Using the entries that follow, write out the line containing "Bebidas y aperitivos, según la duración de la", the line containing "pour vocation la promotion de la qualité", and every line between them, exactly and nothing else.

▶ [EXCERPTED RECORDS]:
[Start of section]

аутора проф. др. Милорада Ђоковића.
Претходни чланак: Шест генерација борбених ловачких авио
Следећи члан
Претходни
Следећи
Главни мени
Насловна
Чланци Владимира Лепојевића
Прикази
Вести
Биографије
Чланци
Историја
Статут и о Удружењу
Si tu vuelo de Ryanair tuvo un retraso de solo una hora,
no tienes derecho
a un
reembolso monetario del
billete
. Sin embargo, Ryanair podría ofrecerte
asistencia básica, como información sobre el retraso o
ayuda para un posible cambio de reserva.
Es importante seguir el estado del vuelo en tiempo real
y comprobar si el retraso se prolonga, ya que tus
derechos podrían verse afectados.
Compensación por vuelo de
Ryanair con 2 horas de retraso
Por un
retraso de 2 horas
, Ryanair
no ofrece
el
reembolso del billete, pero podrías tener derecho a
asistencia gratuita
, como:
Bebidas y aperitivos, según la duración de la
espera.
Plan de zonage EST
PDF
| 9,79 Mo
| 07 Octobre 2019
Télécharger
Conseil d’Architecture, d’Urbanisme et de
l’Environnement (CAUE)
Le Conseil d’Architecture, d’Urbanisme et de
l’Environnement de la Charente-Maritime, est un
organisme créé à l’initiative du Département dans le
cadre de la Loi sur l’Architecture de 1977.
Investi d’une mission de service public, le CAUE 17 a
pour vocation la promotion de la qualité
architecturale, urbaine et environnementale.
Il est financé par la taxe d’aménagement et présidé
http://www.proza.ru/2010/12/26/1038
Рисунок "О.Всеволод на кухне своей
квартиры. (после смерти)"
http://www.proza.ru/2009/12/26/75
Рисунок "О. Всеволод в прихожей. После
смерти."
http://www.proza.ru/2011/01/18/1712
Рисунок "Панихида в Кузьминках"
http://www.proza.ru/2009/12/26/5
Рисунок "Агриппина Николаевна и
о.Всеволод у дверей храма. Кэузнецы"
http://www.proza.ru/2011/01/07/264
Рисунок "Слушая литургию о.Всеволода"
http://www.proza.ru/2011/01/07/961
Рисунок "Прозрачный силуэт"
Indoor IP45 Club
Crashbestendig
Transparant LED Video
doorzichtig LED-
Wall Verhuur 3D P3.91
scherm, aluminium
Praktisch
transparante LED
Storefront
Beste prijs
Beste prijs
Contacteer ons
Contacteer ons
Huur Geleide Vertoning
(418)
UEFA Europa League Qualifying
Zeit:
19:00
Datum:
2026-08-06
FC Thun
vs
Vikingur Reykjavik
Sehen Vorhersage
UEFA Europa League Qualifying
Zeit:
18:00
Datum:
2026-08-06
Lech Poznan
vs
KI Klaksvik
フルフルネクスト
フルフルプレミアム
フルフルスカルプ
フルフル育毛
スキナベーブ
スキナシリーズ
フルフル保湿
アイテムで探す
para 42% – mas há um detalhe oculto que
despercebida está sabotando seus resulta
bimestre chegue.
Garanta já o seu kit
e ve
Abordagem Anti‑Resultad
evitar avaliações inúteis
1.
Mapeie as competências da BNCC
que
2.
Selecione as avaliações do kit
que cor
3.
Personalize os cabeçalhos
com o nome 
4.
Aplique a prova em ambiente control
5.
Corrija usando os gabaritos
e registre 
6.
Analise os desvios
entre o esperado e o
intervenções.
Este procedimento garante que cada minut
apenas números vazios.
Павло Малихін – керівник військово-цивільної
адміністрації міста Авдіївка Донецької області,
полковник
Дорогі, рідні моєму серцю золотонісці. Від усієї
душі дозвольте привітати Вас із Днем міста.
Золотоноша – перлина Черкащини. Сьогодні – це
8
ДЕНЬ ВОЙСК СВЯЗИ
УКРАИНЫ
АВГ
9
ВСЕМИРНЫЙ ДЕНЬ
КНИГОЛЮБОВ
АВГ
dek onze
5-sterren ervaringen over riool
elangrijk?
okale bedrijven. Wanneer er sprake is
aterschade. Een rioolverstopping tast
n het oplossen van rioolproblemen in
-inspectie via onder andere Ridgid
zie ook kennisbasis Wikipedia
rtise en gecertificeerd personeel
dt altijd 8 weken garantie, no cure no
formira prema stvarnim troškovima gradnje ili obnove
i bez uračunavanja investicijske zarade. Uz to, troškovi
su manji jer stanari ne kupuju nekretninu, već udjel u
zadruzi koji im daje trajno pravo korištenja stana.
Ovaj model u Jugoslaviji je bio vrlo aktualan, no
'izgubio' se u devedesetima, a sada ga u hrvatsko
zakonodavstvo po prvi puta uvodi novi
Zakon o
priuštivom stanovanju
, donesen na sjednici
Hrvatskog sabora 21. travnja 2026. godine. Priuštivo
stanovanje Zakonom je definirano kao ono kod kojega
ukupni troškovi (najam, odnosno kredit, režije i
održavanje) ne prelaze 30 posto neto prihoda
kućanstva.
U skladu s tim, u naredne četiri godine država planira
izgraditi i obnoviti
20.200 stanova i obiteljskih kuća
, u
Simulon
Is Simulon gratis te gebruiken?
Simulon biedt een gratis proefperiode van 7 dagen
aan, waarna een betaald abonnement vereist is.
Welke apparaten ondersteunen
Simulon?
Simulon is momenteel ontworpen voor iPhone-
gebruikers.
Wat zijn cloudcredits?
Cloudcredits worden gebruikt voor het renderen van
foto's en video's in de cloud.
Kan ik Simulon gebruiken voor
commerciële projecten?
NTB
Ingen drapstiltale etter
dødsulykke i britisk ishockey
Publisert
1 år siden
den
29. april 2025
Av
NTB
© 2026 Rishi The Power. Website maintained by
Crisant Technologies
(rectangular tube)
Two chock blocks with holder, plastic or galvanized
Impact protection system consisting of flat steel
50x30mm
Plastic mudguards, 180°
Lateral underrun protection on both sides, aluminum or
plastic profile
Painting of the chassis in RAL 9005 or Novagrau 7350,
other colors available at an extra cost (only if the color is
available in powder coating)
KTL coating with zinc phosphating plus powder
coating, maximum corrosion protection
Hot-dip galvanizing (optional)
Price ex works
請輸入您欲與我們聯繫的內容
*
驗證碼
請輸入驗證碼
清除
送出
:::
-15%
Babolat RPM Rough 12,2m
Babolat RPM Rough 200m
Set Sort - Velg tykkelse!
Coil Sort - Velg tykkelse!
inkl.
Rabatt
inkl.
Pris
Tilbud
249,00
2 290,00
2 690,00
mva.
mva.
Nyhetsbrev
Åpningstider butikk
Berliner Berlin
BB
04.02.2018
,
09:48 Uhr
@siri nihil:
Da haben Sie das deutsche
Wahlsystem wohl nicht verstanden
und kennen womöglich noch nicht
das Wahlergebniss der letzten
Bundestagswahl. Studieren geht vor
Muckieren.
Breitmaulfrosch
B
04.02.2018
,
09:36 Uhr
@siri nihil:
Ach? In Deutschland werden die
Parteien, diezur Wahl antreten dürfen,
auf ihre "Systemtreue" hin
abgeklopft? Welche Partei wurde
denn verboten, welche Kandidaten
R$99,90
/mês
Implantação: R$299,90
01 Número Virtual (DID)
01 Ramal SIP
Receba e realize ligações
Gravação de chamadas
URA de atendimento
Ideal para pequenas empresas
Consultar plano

[End of section]

▶ [REPLY TO THE TASK]:
Bebidas y aperitivos, según la duración de la
espera.
Plan de zonage EST
PDF
| 9,79 Mo
| 07 Octobre 2019
Télécharger
Conseil d’Architecture, d’Urbanisme et de
l’Environnement (CAUE)
Le Conseil d’Architecture, d’Urbanisme et de
l’Environnement de la Charente-Maritime, est un
organisme créé à l’initiative du Département dans le
cadre de la Loi sur l’Architecture de 1977.
Investi d’une mission de service public, le CAUE 17 a
pour vocation la promotion de la qualité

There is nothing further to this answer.